**Document text**.
Preferred monkeypatching technique

Tom Werner

7/13/2006 11:28:00 PM

Allow me to present a scenario:

class Firetruck
def put_out_fire(options = {})
# code
end
end

Pretend Firetruck is in a 3rd party application (like Rails) that is
happy to allow plugins to modify core code. Now, let's say I want to
write some code that always adds a certain attribute to the options
hash. I could do this:

class Firetruck
alias_method :__old_put_out_fire, :put_out_fire
def put_out_fire(options = {})
__old_put_out_fire(options.merge({:nozzle => :big}))
end
end

Which works just fine until someone else comes up with a plugin that
wants to modify the same method (doing something similar to me) and just
so happens to also use :__old_put_out_fire as THEIR alias. Now we've got
my plugin's method as the alias calling itself, which leads to, you
know, badness.

So I'm wondering if there's a better way. Perhaps some way to turn
Firetruck into an ancestor of itself, so to speak, so that my plugin
would create a new Firetruck class, pushing the old Firetruck backward
in the chain and allowing me to call super instead and preventing
alias_method explosions. Or would that just end up causing more havoc?

**Supplied material**.
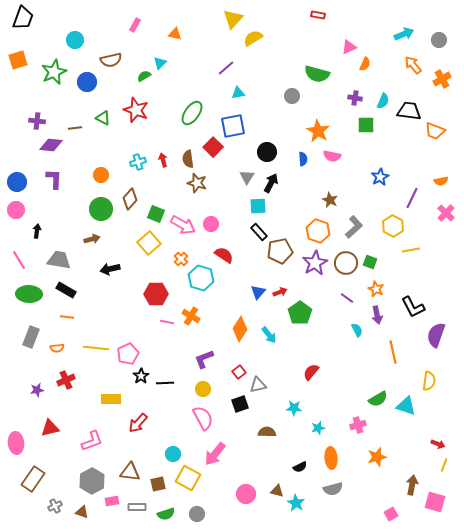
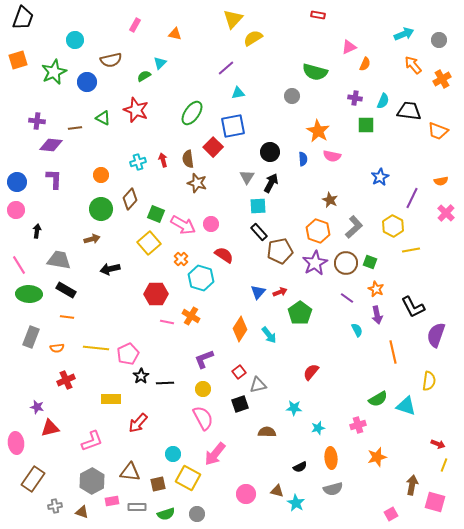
green semicircle at (317, 74): moved 2 px left, 2 px up
orange trapezoid at (435, 131): moved 3 px right
black circle at (267, 152): moved 3 px right
pink line at (19, 260): moved 5 px down
purple star at (37, 390): moved 17 px down; rotated 24 degrees clockwise
gray cross at (55, 506): rotated 16 degrees clockwise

**Task objective**. In the post on monkeypatching technique, what alias does the plugin code give to the original put_out_fire method? The records have nothing to do with the text.

**Written solution**. It aliases it as :__old_put_out_fire.